Clustering of gene expression data is widely used to identify novel subtypes of cancer. Plenty of clustering approaches have been proposed, but there is a lack of knowledge regarding their relative merits and how data characteristics influence the performance. Umeå University researchers evaluate how cluster analysis choices affect the performance by studying four publicly available human cancer data sets: breast, brain, kidney and stomach cancer. In particular, they focus on how the sample size, distribution of subtypes and sample heterogeneity affect the performance.
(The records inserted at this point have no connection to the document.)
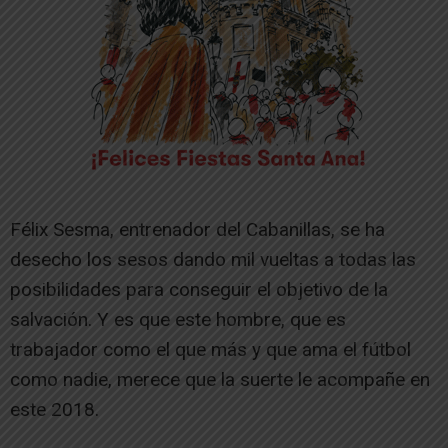
Félix Sesma, entrenador del Cabanillas, se ha
desecho los sesos dando mil vueltas a todas las
posibilidades para conseguir el objetivo de la
salvación. Y es que este hombre, que es
trabajador como el que más y que ama el fútbol
como nadie, merece que la suerte le acompañe en
este 2018.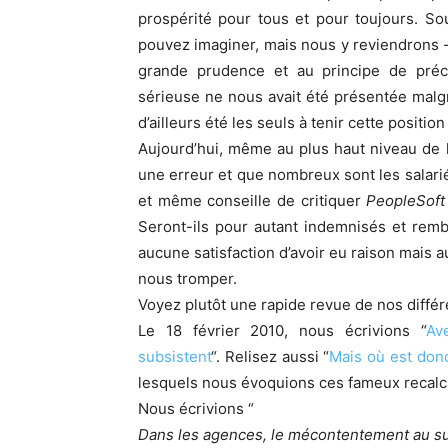
prospérité pour tous et pour toujours. So
pouvez imaginer, mais nous y reviendrons –
grande prudence et au principe de préc
sérieuse ne nous avait été présentée mal
d’ailleurs été les seuls à tenir cette positio
Aujourd’hui, même au plus haut niveau de 
une erreur et que nombreux sont les salariés
et même conseille de critiquer
PeopleSoft
Seront-ils pour autant indemnisés et rem
aucune satisfaction d’avoir eu raison mais au
nous tromper.
Voyez plutôt une rapide revue de nos différe
Le 18 février 2010, nous écrivions “
Av
subsistent
“. Relisez aussi “
Mais où est donc
lesquels nous évoquions ces fameux recalc
Nous écrivions “
Dans les agences, le mécontentement au su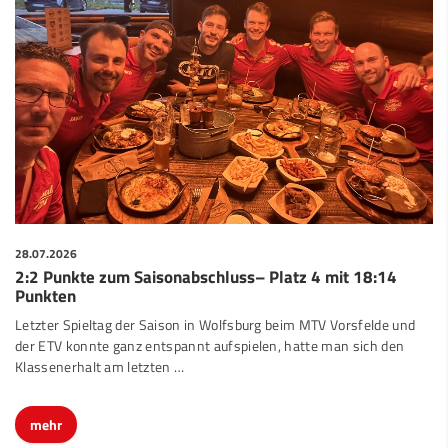
28.07.2026
2:2 Punkte zum Saisonabschluss– Platz 4 mit 18:14
Punkten
Letzter Spieltag der Saison in Wolfsburg beim MTV Vorsfelde und
der ETV konnte ganz entspannt aufspielen, hatte man sich den
Klassenerhalt am letzten …
mehr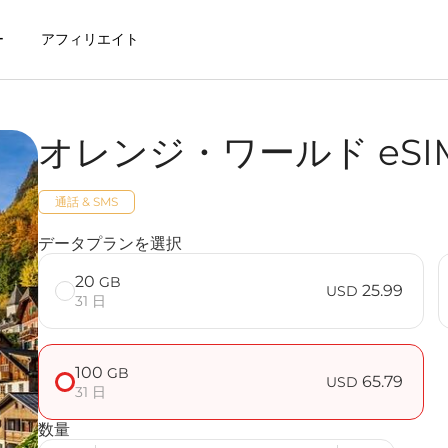
ー
アフィリエイト
オレンジ・ワールド eSI
SIMを利用するメリット
通話 & SMS
 FAQ
データプランを選択
20
GB
25.99
USD
31 日
100
GB
65.79
USD
31 日
数量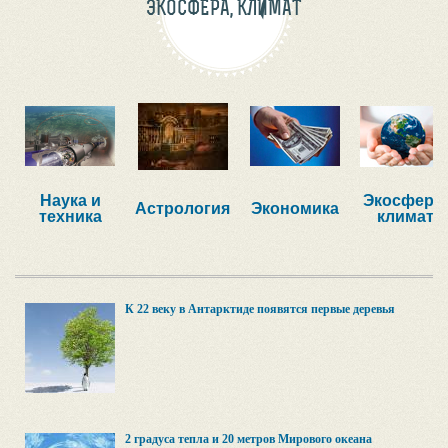
ЭКОСФЕРА, КЛИМАТ
Наука и
Экосфера,
Астрология
Экономика
техника
климат
К 22 веку в Антарктиде появятся первые деревья
2 градуса тепла и 20 метров Мирового океана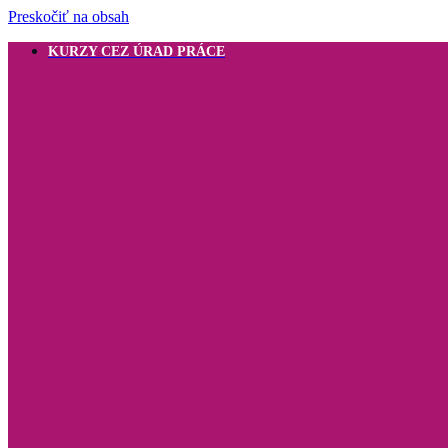
Preskočiť na obsah
KURZY CEZ ÚRAD PRÁCE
In general, increasing the sample size had limited effect on the clustering performance, e.g. for the breast cancer data similar performance was obtained for n = 40 as for n = 330. The relative distribution of the subtypes had a noticeable effect on the ability to identify the disease subtypes and data with disproportionate cluster sizes turned out to be difficult to cluster. Both the choice of clustering method and selection method affected the ability to identify the subtypes, but the relative performance varied between data sets, making it difficult to rank the approaches. For some data sets, the performance was substantially higher when the clustering was based on data from only one sex compared to data from a mixed population. This suggests that homogeneous data are easier to cluster than heterogeneous data and that clustering males and females individually may be beneficial and increase the chance to detect novel subtypes. It was also observed that the performance often differed substantially between females and males.
Principal component analysis to visualize separation between subtypes
Figures based on the first two principal components, where the subtypes are marked in different colors; Breast: ER+(red) and ER-(blue), Brain: IDHnocodel (red) and IDHcodel (blue), Kidney: type 1(red) and type 2(blue), Stomach: CIN (red) and MSI (blue).
The number of samples seems to have a limited effect on the performance while the heterogeneity, at least with respect to sex, is important for the performance. Hence, by analyzing the genders separately, the possible loss caused by having fewer samples could be outweighed by the benefit of a more homogeneous data.